Причины пересекать линию фронта у всех разные — получение пенсии, встреча с родствен­никами, экзамены в вузах, покупка продуктов и лекарств

— А к "ДНР" как относитесь?

— Как я могу к ним относиться, если у меня брат там?

— Из "ДНР" бьют, из Украины бьют. Но мы и к тем и к тем относимся нормально, — добавляет Галина. — Хочу, чтобы дети президентов Франции, Германии, Путина хоть одну ночку здесь провели! Приедешь в Курахово — там цивилизация. А мы тут — отбросы общества.

Разговоры о перемирии и режиме прекращения огня для жителей Красногоровки — пустые слова. 15 июня этого года в 4:20 в один из домов на окраине влетело 4 снаряда — прямое попадание. От одного из них осталась огромная дыра в стене. Осколки ранили женщину в пятку — она все еще в больнице.

— Так и напишите: государство моей жене, которую здесь ранило, даже лекарств не дало, — говорит смуглый мужчина по имени Саша. — И операцию в Курахово не хотели делать, потому что у нас денег нет. Мы остались голые-босые. Живу я то у одних родственников, то у других. Сейчас выделили комнату в общежитии. Мне 52 года, куда я уеду?

Пожар практически уничтожил один из подъездов дома. В пустых квартирах черные стены и запах гари. Половина второго этажа провалилась на первый вместе с дорогим уцелевшим диваном. Над ним висят куски бетонных панелей.
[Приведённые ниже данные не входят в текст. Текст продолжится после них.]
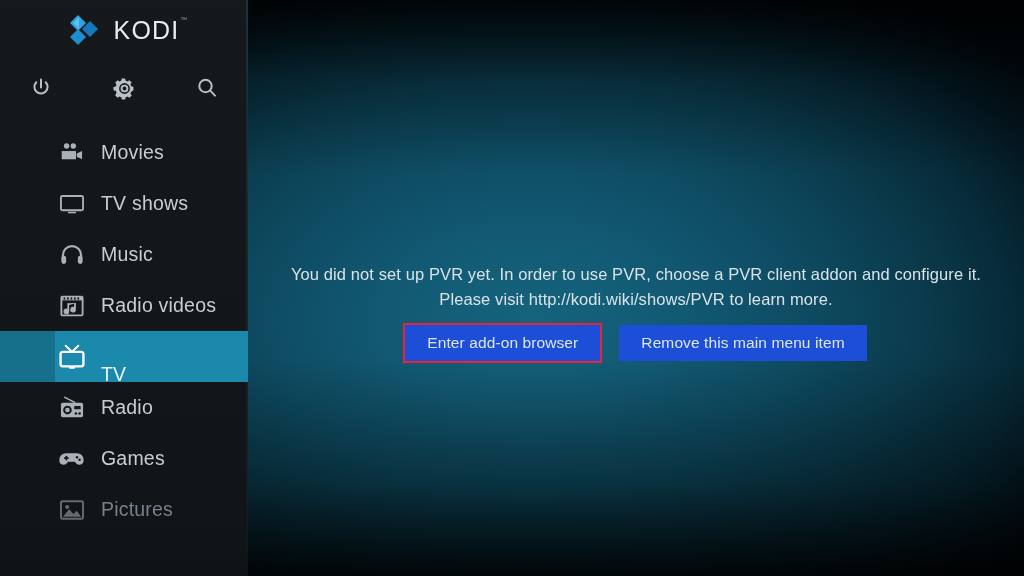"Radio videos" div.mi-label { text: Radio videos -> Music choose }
Передняя стена дома вот-вот рухнет. В комнате одной из квартир у окна стоит деревянный стул, на подоконнике — книги, среди них "Воскресенье" Толстого и "Повести и рассказы" Пришвина. Дом хоть и полуразрушен, но электричество есть — даже работают дверные звонки.

— Если смотреть по цели, то стреляли из "ДНР", — говорит местная жительница Ирина. — Да и вообще не могу представить, чтобы Украина поставила танки и стреляла сюда.
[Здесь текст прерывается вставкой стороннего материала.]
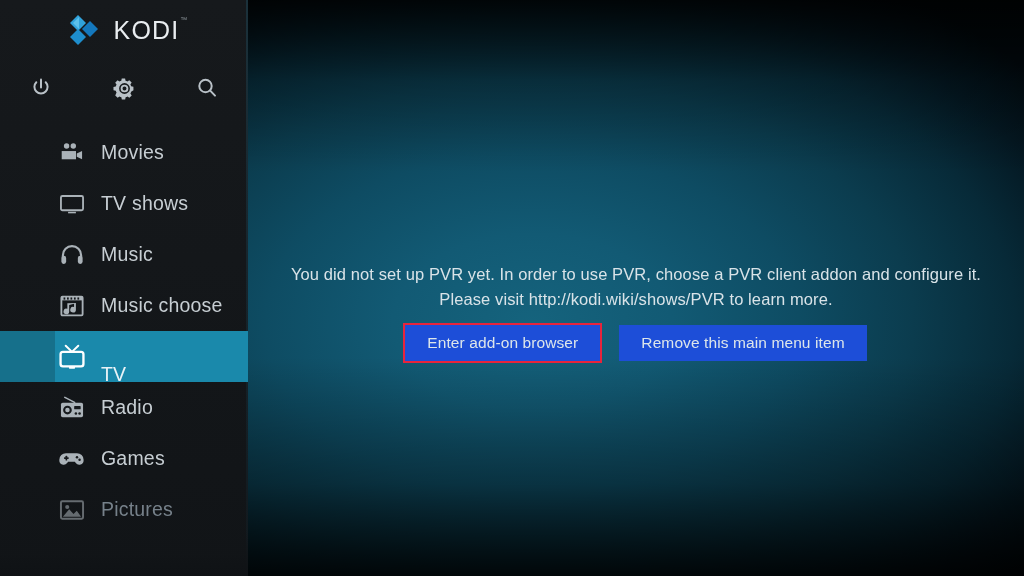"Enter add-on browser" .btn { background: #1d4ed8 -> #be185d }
Во дворе люди соорудили летнюю кухню, чтобы оставшиеся в пяти­этажке семьи могли готовить. Правда, это редко получается.

— Костер разожжешь — тут летит "вжжжж", и ты сразу назад забегаешь, — говорит Алла, худощавая пятидесятидвухлетняя уставшая женщина. — Три раза в день выскочишь, а потом думаешь: поем всухомятку, завтра приготовлю. А завтра то же самое.

Каждый подвал здесь оборудован — есть матрасы, буржуйка, запасы еды и воды. Сразу за домом — школа. От обстрелов на ней не осталось живого места.

— Не люблять її чогось, — разводит руками бабушка Мария 82 лет. — Кажду ніч по ній стріляють, кажду. Тілько вечір починається — і все, зразу по посадке: "ту-ту-ту-ту-ту". Шо воно таке? Я ж не знаю. Зимою худше — темніє в 4 години, і це ще раніше починається.

Fullscreen

Под открытым небом. После обстрела в июне этого года квартира жителя Красногоровки Александра сгорела дотла

Во дворе у дома полно котов и собак. Из-за войны они стали совсем непереборчивыми: едят абрикосы, кабачки, яблоки вперемешку с кашей. Даже компот пьют. У одной из собак во время обстрелов повредило челюсть. Животное уже год ест, лежа на боку.

— У нас никакие украинские каналы не работают, — возмущается Алла. — Однобокая информация идет. За это время любой поверит во что угодно. Зато российские все вещают: и 24, и Lifenews, и НТВ. И дээнэровские Оплот, Новороссия. А газет вообще нет. Интернет вон провели в соседнем доме — раз в три дня включается, хотя заплатили за это 2,5 тыс. грн. У меня такие деньги откуда?

— Сегодня в городе был Красный Крест, а к нам они не наведались — боятся, — добавляет Ирина. — Я им говорю: поехали. А они: нет, там страшно. Всем страшно, а нам что делать?

Спустя два года войны жители прифронтовых территорий по-прежнему чувствуют себя брошенными: они не получают не только помощи на ремонт домов, но и соц­выплат ждут месяцами. И если в отношении "ДНР" у них все еще сохраняется наивная надежда на то, что переходной период в "молодой республике" закончится и жизнь там наладится, то от Украины ожиданий практически нет. Они уверены — ими пожертвовали, и разубедить их в этом никто не пытается.